— START OF QUOTED TEXT —

Delia Cochran (left) and Sharon Schachter

Delia Cochran and Sharon Schachter: Women Leading, By Example

Women didn’t exactly have a wide range of opportunities when Sharon Shachter and Delia Cochran began their careers. “At that time,” Schachter remembers, “you could be a nurse, a teacher, or a flight attendant. That was pretty much it.” She became a flight attendant; Cochran became a nurse.

In time, though, both women achieved positions of worldwide leadership at The Coca-Cola Company — Cochran as the company’s director of capability, Schachter as its director of leadership development. Having benefited along the way from supervisors and mentors who encouraged them to think beyond limits both external and self-imposed, they have now filled that role themselves for countless Coca-Cola employees.

And they’re filling that role for Georgia State students as well. Through the Women Lead program at the Robinson College of Business, Cochran and Schachter — both of whom earned graduate degrees at Georgia State — are drawing from experience both professional and personal to help new generations of women set their sights on higher goals.

A Defining Experience for Georgia State Women

Started in spring semester 2015, Women Lead is a leadership program designed for female RCB undergraduates (but also open to males) to empower them to seek upper-level corporate positions and overcome the challenges they’ll face along the way. The program contains classes focusing on leadership development and the economic and social effects of women in the workforce, but those are just the beginning. The program also hosts networking events, trips to corporate headquarters, engagement interviews, and roundtable discussions where influential women in business are the keynote speakers.

Women Lead is also one of the first “Signature Experiences” — an important component of the university’s strategic plan — offered through the Robinson College. These experiences hinge on real-world opportunities for both learning and applying knowledge, and allow students to interact with successful businesswomen while building social currency in the form of community and corporate connections. Each experience culminates in a final project for which students earn academic credit based on an evaluation by Robinson faculty.

In designing the program, Robinson sought the help of people with experience heading up similar development efforts in the corporate world — and both Schachter and Cochran had plenty at Coke. The two had played major roles in the creation of the Women in Leadership Program, designed to build a pipeline for women in mid-level corporate roles; it was the first big initiative of the Global Women’s Council, commissioned by chairman and CEO Muhtar Kent in 2007 to address the underrepresentation of women at the senior executive level. For women in junior positions, they also created the Achieving Your Best Self program, which was of particular interest to Georgia State, Cochran remembers.

— END OF QUOTED TEXT —

• [GIVEN PROBLEM]:
Reproduce the Women Lead article word for word from "Women didn’t exactly" to "became a nurse.". The rows that come next are separate material and unrelated to the Women Lead article.

— START OF EXCERPTED DATA —

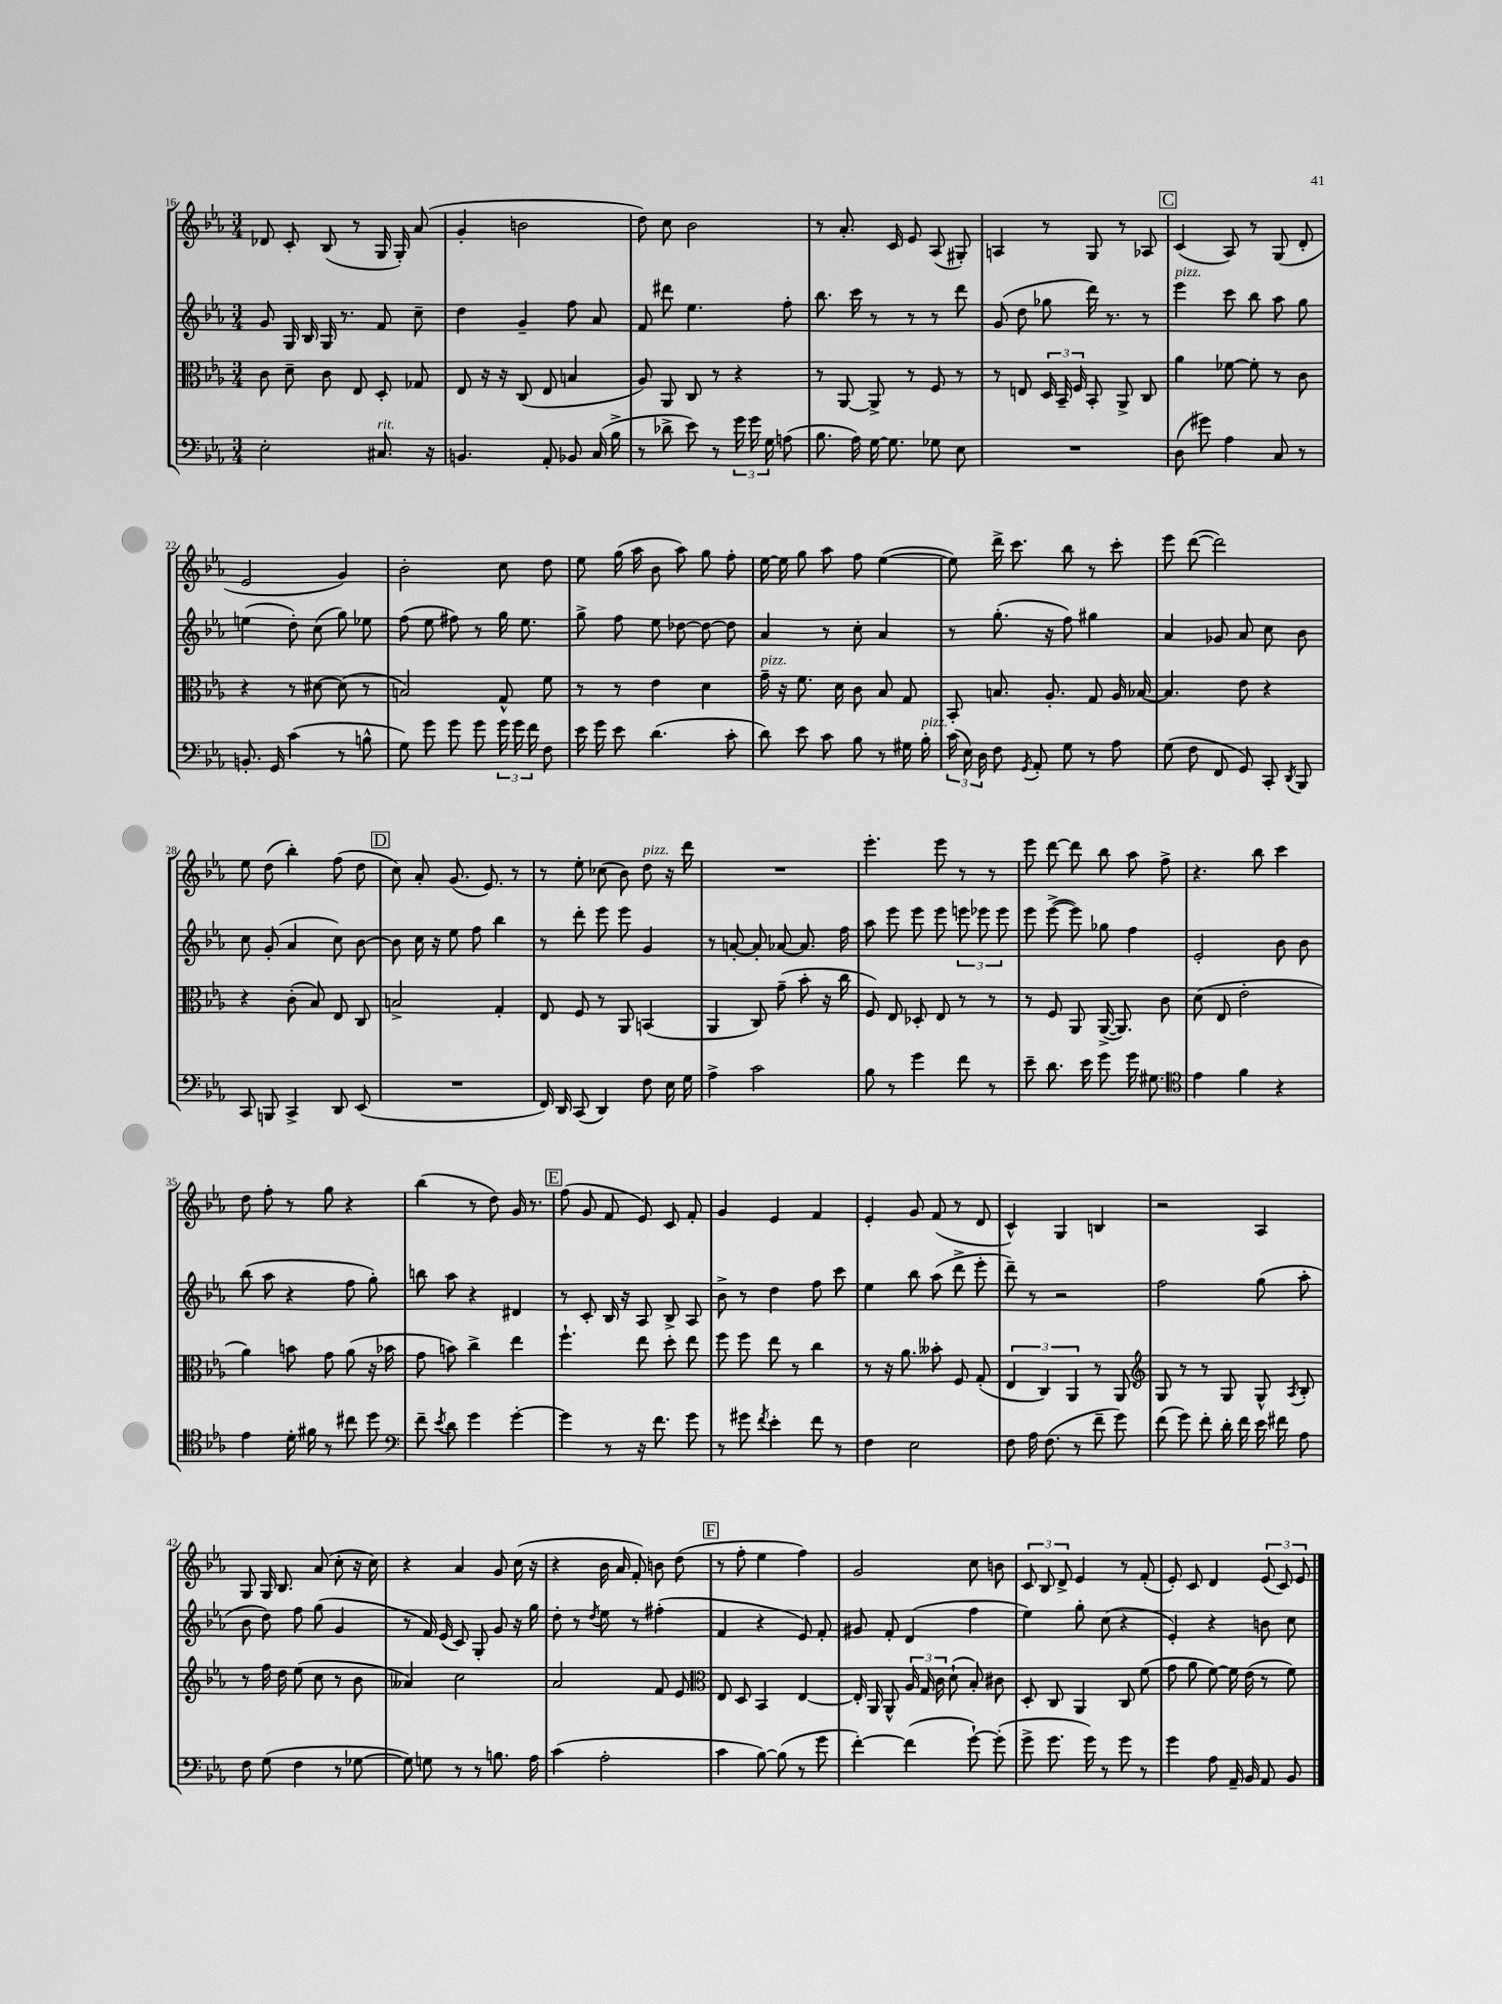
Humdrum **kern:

**kern	**kern	**kern	**kern
*staff4	*staff3	*staff2	*staff1
*clefF4	*clefC3	*clefG2	*clefG2
*k[b-e-a-]	*k[b-e-a-]	*k[b-e-a-]	*k[b-e-a-]
*M3/4	*M3/4	*M3/4	*M3/4
2E-'	8c	8g	8d-
.	8d~	16G	8c'
.	.	16B-	.
.	8c	16G	(8B-
.	.	8.r	.
.	8E-	.	8r
8.C#	8D'	8f	16G
.	.	.	16G')
.	8G-	8cc~	(8a-
16r	.	.	.
=	=	=	=
4.BB	8E-	4dd	4g'
.	16r	.	.
.	16r	.	.
.	(8C	4g~	2b
8AA-'	8E-	.	.
8BB-	4B	8ff	.
(16C	.	8a-	.
16B-^	.	.	.
=	=	=	=
8r	8A-)	8f	8dd)
8d-^	8AA-	8ddd#	8cc
8e-)	8C	4.ee-	2b-
8r	8r	.	.
24g	4r	.	.
24g	.	.	.
24G	.	.	.
(8A	.	8ff'	.
=	=	=	=
8.B-	8r	8.bb-	8r
.	[8AA-	.	8.a-'
16A-)	.	16ccc	.
[16G	8AA-^]	8r	.
8.G]	.	.	16c
.	8r	8r	8e-
8G-	8F	8r	(8A-
8E-	8r	8ddd	8G#')
=	=	=	=
2.r	8r	(8g	4A
.	8E	8dd	.
.	24D	8gg-	8r
.	24BB-~	.	.
.	24F	.	.
.	8BB-'	16ddd)	8G
.	.	8.r	.
.	8AA-^	.	8r
.	8C	8r	8A-
=	=	=	=
(8D	4a-	4eee-	(4c
8g#)	.	.	.
4A-	[8f-	8ccc	8A-)
.	8f-']	8bb-	8r
8C	8r	8aa-	(8G
8r	8c	8gg	8d'
=	=	=	=
8.BB'	4r	(4ee	2e-
16GG	.	.	.
(4c	8r	8dd')	.
.	[8d#	(8cc	.
8r	(8d#]	8gg)	4g)
8B^^	8r	8ee-	.
=	=	=	=
8G)	2B)	(8ff	2b-'
8g	.	8ee-	.
8g	.	8ff#)	.
8g	.	8r	.
24g	8G^^	16gg	8cc
24g	.	.	.
.	.	8.ee-	.
24f	.	.	.
8F	8f	.	8dd
=	=	=	=
16e-	8r	8gg^	8ee-
16g	.	.	.
8e-	8r	8ff	(16gg
.	.	.	16aa-
(4.d	4e-	8ee-	8b-
.	.	[8dd-	8aa-)
.	4d	8dd-_	8gg
8c'	.	8dd-]	8ff'
=	=	=	=
8d)	16g~	4a-	[16ee-
.	16r	.	16ee-]
8e-	8.f	.	8gg
8c	.	8r	8aa-
.	16d	.	.
8B-	8c	8cc'	8ff
8r	8B-	4a-	([4ee-
16G#	8G	.	.
16B-'	.	.	.
=	=	=	=
(24c	8BB-'	8r	8ee-])
24E-)	.	.	.
24D	.	.	.
8F	8.B	(8.gg'	16ddd^
.	.	.	8.ccc
8qGG	.	.	.
8AA-'	.	.	.
.	8.A-'	16r	.
8G	.	8ff)	8bb-
8r	8G	4gg#	8r
8A-	16A-	.	8ccc'
.	[16B-	.	.
=	=	=	=
(8G	4.B-]	4a-	8eee-
8F	.	.	([8ddd
8FF	.	8g-	2ddd])
8GG)	8e-	8a-	.
8CC'	4r	8cc	.
8qDD	.	.	.
8BBB-	.	8b-	.
=	=	=	=
8CC	4r	8cc	8ee-
8BBB	.	(8g'	(8dd
4CC^	(8c'	4a-	4bb-')
.	8B-)	.	.
8DD	8E-	8cc)	(8ff
(8EE-	8C	[8b-	8dd
=	=	=	=
2.r	2B^	8b-]	8cc)
.	.	16cc	8a-'
.	.	16r	.
.	.	8ee-	(8.g
.	.	8ff	.
.	.	.	8.e-)
.	4G'	4bb-	.
.	.	.	8r
=	=	=	=
16FF)	8E-	8r	8r
16DD	.	.	.
(8CC	8F	8ddd'	8ee-'
4DD)	8r	8eee-	(8cc-
.	8AA-	8eee-	8b-)
8F	(4BB	4g	8dd
16E-	.	.	16r
16G	.	.	16ddd
=	=	=	=
4A-^	4AA-	8r	2.r
.	.	[8a'	.
2c	8C)	8a']	.
.	(8g~	[8a-	.
.	8b-'	8.a-]	.
.	16r	.	.
.	16cc	16ff	.
=	=	=	=
8B-	8F)	8aa-	4.eee-'
8r	8E-	8eee-	.
4g	8D-'	8eee-	.
.	8E-	8eee-	8eee-
8f	8r	12eee	8r
.	.	12eee-	.
8r	8r	.	8r
.	.	12eee-	.
=	=	=	=
8e-~	8r	8eee-	8eee-
8.d	8F	([8eee-^	[8ddd
.	8AA-	8eee-])	8ddd]
16e-	.	.	.
8g	([16AA-^	8gg-	8bb-
.	8.AA-])	.	.
16g	.	4ff	8aa-
8.G#	.	.	.
.	8c	.	8ff^
=	=	=	=
*clefC4	*	*	*
4e-	(8d	2e-'	4.r
.	8E-	.	.
4f	2e-'	.	.
.	.	.	8bb-
4r	.	8b-	4ccc
.	.	8b-	.
=	=	=	=
4e-	4a-)	(8bb-	8dd
.	.	8aa-	8ff'
16d'	8b	4r	8r
16f#	.	.	.
8r	8g	.	8gg
8cc#	(8a-	8ff	4r
8dd	16r	8gg')	.
.	16b-	.	.
=	=	=	=
*clefF4	*	*	*
8f~	8g	8bb	(4bb-
8qe-	.	.	.
8d	8b)	8aa-	.
4g	4cc^	4r	8r
.	.	.	8dd)
[4g'	4ee-	4d#	16g
.	.	.	8.r
=	=	=	=
4g]	4.ff`	8r	(8ff
.	.	8c'	8g
8r	.	16B-	8f
.	.	16r	.
16r	8ee-	8A-	8e-)
8.f	.	.	.
.	8dd'	8B-^	8c
8g	8ee-	8A-	8f'
=	=	=	=
8r	8ff	8b-^	4g
8g#	8ff	8r	.
8qf	.	.	.
4e-'	8ee-	4dd	4e-
.	8r	.	.
8f	4cc	8ff	4f
8r	.	8ccc	.
=	=	=	=
4F	8r	4ee-	4e-'
.	16r	.	.
.	8.a-	.	.
2E-	.	8bb-	8g
.	8b--'	(8aa-	(8f
.	8F	8ddd^	8r
.	(8G'	8eee-'	8d
=	=	=	=
8F	6E-	8ddd~)	4c^^)
16A-	.	8r	.
.	6C)	.	.
(8.F	.	.	.
.	.	2r	4G
.	6AA-	.	.
8r	.	.	.
8f~	8r	.	4B
8g)	8AA-	.	.
=	=	=	=
*	*clefG2	*	*
(8f	8G	2ff	2r
8g)	8r	.	.
8f'	8r	.	.
16d'	8G	.	.
16f	.	.	.
16e-	8G^^	(8gg	4A-
16f#	.	.	.
.	8qA-	.	.
8A-	8B-'	8aa-'	.
=	=	=	=
8F	8r	8b-	8G
(8G	16ff	8dd)	16G
.	16dd	.	8.B-
4F	(8ee-	8ff	.
.	8cc	(8gg	(8a-
8r	8r	4g	8cc'
[8G-	8b-	.	16r
.	.	.	16cc)
=	=	=	=
8G-])	4a--)	8r	4r
8G	.	16f)	.
.	.	(16e-	.
8r	2cc	8c)	4a-
8r	.	8G'	.
8.B	.	8g	8g
.	.	16r	(16cc
16A-	.	16gg	16r
=	=	=	=
(4c	2a-	8dd'	4r
.	.	8r	.
.	.	8qdd	.
2A-'	.	8ee-	16b-
.	.	.	16a-
.	.	8r	8f')
.	8f	(4ff#'	8b
.	8e-	.	(8dd
=	=	=	=
*	*clefC3	*	*
4c	8E-	4f	8r
.	8D	.	8ff'
[8B-)	4BB-	4r	4ee-
(8B-]	.	.	.
8r	[4E-	8e-)	4ff)
8g	.	8f'	.
=	=	=	=
[4f')	16E-']	8g#	2g
.	16AA-	.	.
.	8AA-^^	8f'	.
(4f]	24A-	(4d	.
.	24G	.	.
.	24c	.	.
.	(8d`	.	.
[8g`)	8B-')	4ff	8cc
(8g']	8c#	.	8b
=	=	=	=
8g^	8D'	4ee-)	12c
.	.	.	12B-
8.g	8C	.	.
.	.	.	12d^
.	4AA-	8gg'	4e-
16g)	.	.	.
8r	.	(8cc	.
8g	8C	4r	8r
8r	(8f	.	(8f'
=	=	=	=
4g	8g	4e-')	8e-')
.	8a-	.	8c
8A-	[8f)	4r	4d
16AA-~	16f]	.	.
16BB-	(16e-	.	.
8AA-	8r	8b	(12e-
.	.	.	12c)
8BB-	8f)	8cc	.
.	.	.	12e-
==	==	==	==
*-	*-	*-	*-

— END OF EXCERPTED DATA —

• [SOLVED EXERCISE]:
Women didn’t exactly have a wide range of opportunities when Sharon Shachter and Delia Cochran began their careers. “At that time,” Schachter remembers, “you could be a nurse, a teacher, or a flight attendant. That was pretty much it.” She became a flight attendant; Cochran became a nurse.